__What the exercise asks__
Return the full SQL Server checkup post below word for word, from its title through its last sentence.

__Passage provided__

The SQL Server Performance Checkup from a Consultant’s Perspective

SQL Server
4 Comments

Here at Brent Ozar Unlimited®, we offer a server performance checkup to clients. As the newest member of the team, I wasn’t sure what to expect when running one. I found out that it’s pretty cool. I pretend we’re Special Forces operatives, strapped into our parachutes, doing a HALO opening over client servers. (This homemade parachute gets caught on my chair a lot.)

This isn’t covered by worker’s comp

This checkup is about learning as much as it is fixing servers. What have I learned? What is it like to be a consultant, to be deep-diving into a variety of environments?

Variety is the Spice of Life

Even though they all use the same software, every SQL Server environment is different. Each one has a few features installed. But have you worked in one company using clustering, replication, mirroring, and log shipping? How about full-text indexing and FileStream? How many different hardware configurations do you have? How many SAN vendors does one company use?

The checkups are enjoyable because I get to see a variety of configurations. There is always something new to learn. Seeing how something works in one environment can give me ideas for fixing or improving something in another.

__Data provided__
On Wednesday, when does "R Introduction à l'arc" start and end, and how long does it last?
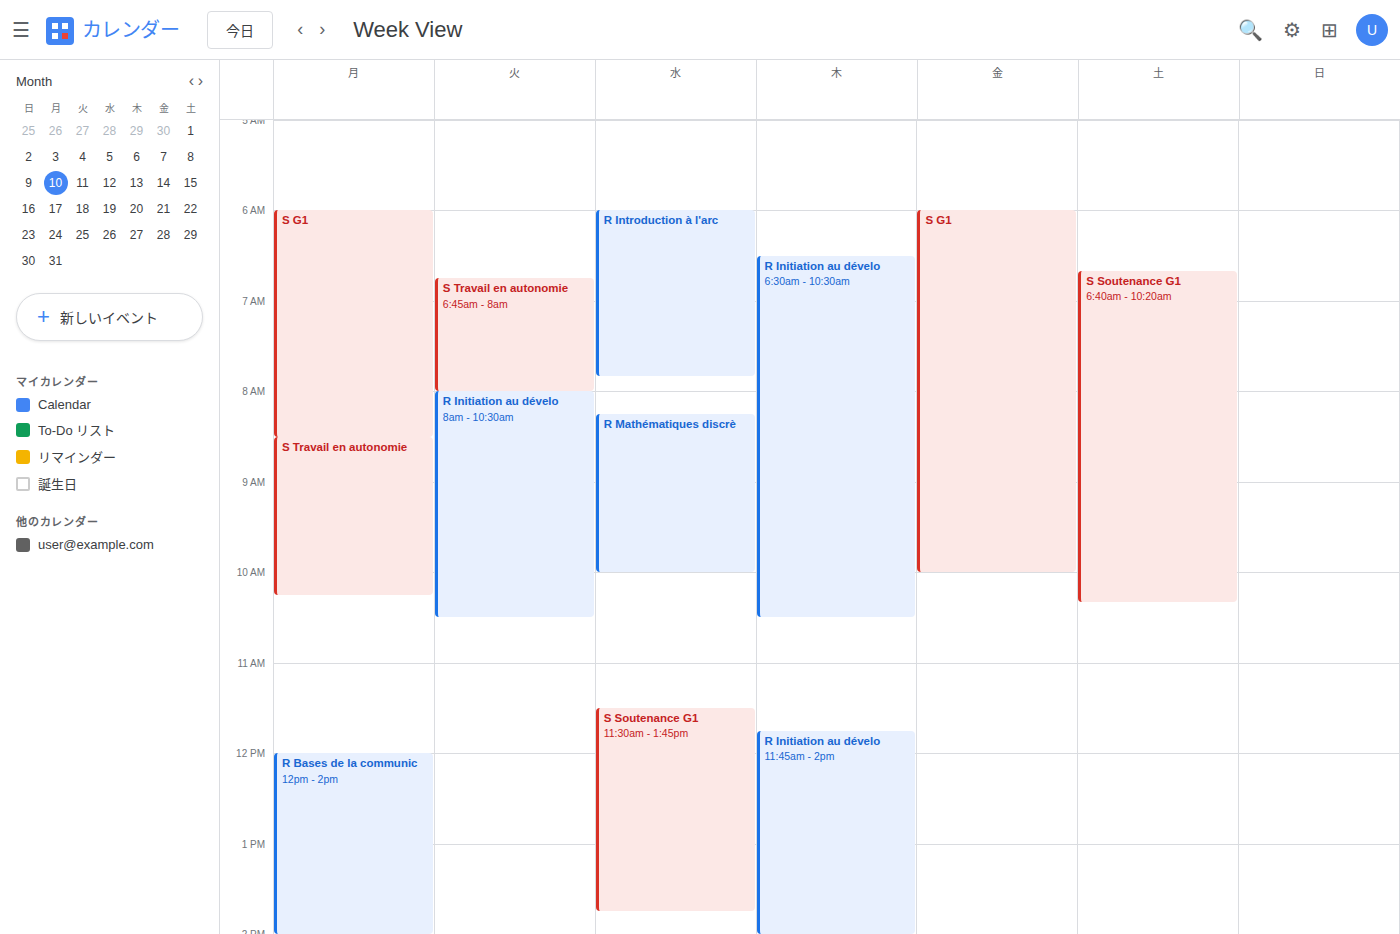
6:00 AM to 7:50 AM, 1 hour 50 minutes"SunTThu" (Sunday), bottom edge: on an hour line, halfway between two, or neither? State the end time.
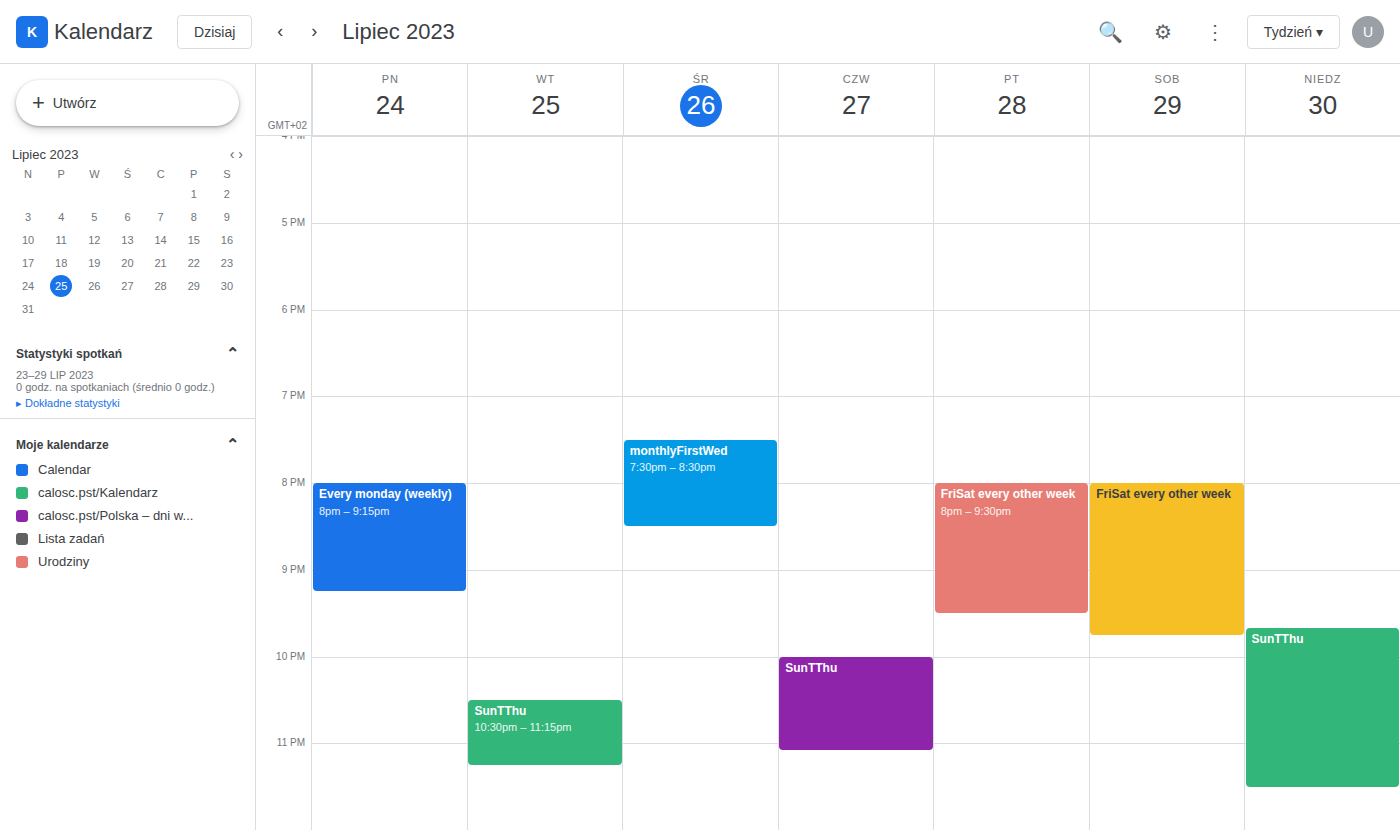
11:30 PM -- halfway between the 11 PM and 12 AM lines.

__Output of the task__
The SQL Server Performance Checkup from a Consultant’s Perspective

SQL Server
4 Comments

Here at Brent Ozar Unlimited®, we offer a server performance checkup to clients. As the newest member of the team, I wasn’t sure what to expect when running one. I found out that it’s pretty cool. I pretend we’re Special Forces operatives, strapped into our parachutes, doing a HALO opening over client servers. (This homemade parachute gets caught on my chair a lot.)

This isn’t covered by worker’s comp

This checkup is about learning as much as it is fixing servers. What have I learned? What is it like to be a consultant, to be deep-diving into a variety of environments?

Variety is the Spice of Life

Even though they all use the same software, every SQL Server environment is different. Each one has a few features installed. But have you worked in one company using clustering, replication, mirroring, and log shipping? How about full-text indexing and FileStream? How many different hardware configurations do you have? How many SAN vendors does one company use?

The checkups are enjoyable because I get to see a variety of configurations. There is always something new to learn. Seeing how something works in one environment can give me ideas for fixing or improving something in another.